All of the prostheses had a significantly greater percentage of patellar contact area subjected to contact pressures above 5 MPa compared with the normal knee with flexion greater than 60°. The patella tracked 3-5 mm more laterally once a prosthesis was in place. This finding may help to explain why some patients without patellofemoral arthritis who have a retained patella may have more difficulty climbing stairs postoperatively than those who undergo a resurfacing procedure.

In a prospective series of 40 patients, those undergoing patellar resurfacing had clinically improved function at a 2-year follow-up in terms of stair climbing and higher functional k scores than those of patients not receiving this procedure. [62] One group in Japan that routinely performed TKA without resurfacing the patella concluded that patellar resurfacing should not be performed routinely but, rather, should be considered for patients with rheumatoid arthritis, who are vulnerable to postoperative thinning of the patella and peripatellar pain. [63]

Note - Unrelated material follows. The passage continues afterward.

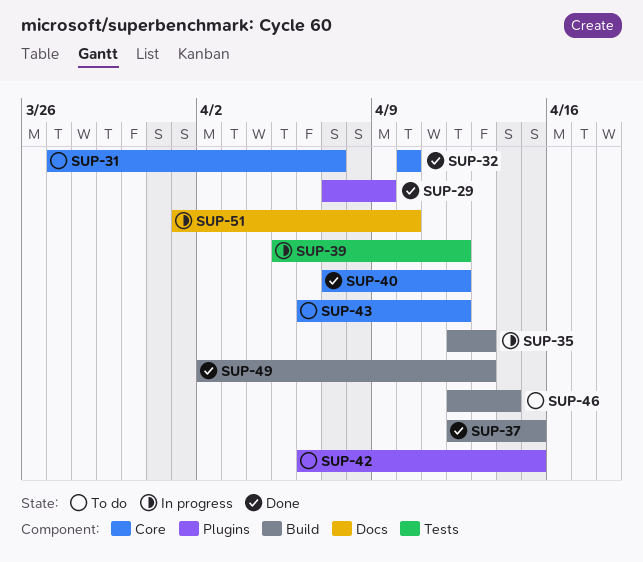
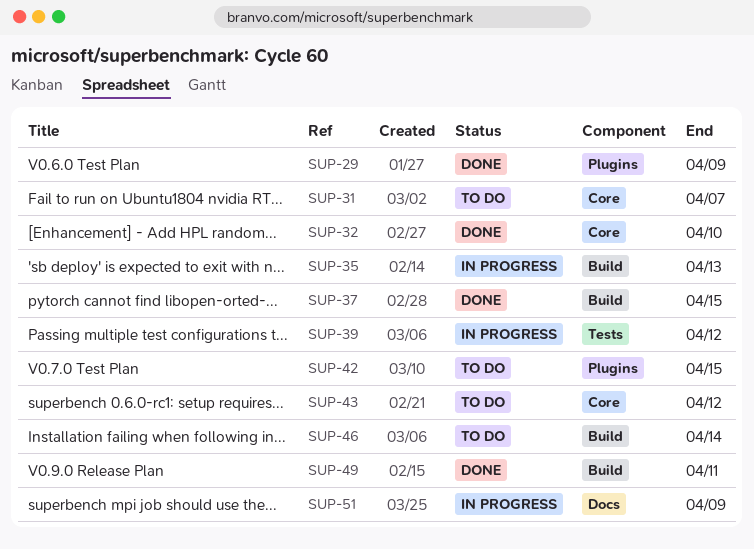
SUP-40: present -> none
SUP-49, due: Apr 13 -> Apr 11
SUP-51, due: Apr 10 -> Apr 9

Boyd and colleagues [14] examined the results of using an unconstrained, condylar, PCL-preserving prosthesis with and without resurfacing in 891 knees and found that the rate of complications was higher in those without resurfacing than in those with resurfacing (4% vs 12%). Patella resurfacing was performed only for specific conditions: loss of cartilage, surface irregularities, and tracking abnormalities. Of patients without resurfacing, 10% required revision for patella resurfacing because of chronic pain. Those with inflammatory arthritis were significantly more likely to require revision for patellar pain than those with osteoarthritis (13% vs 6%).

To the authors' knowledge, no large prospective studies currently provide clarity in this debate. Patients with rheumatoid arthritis seem to do better with a resurfacing procedure. To decrease the incidence of a subsequent revision surgery, most patients would most likely benefit from patella resurfacing at the time of TKA. Functional outcomes, however, seem to be similar when selective nonresurfacing is performed.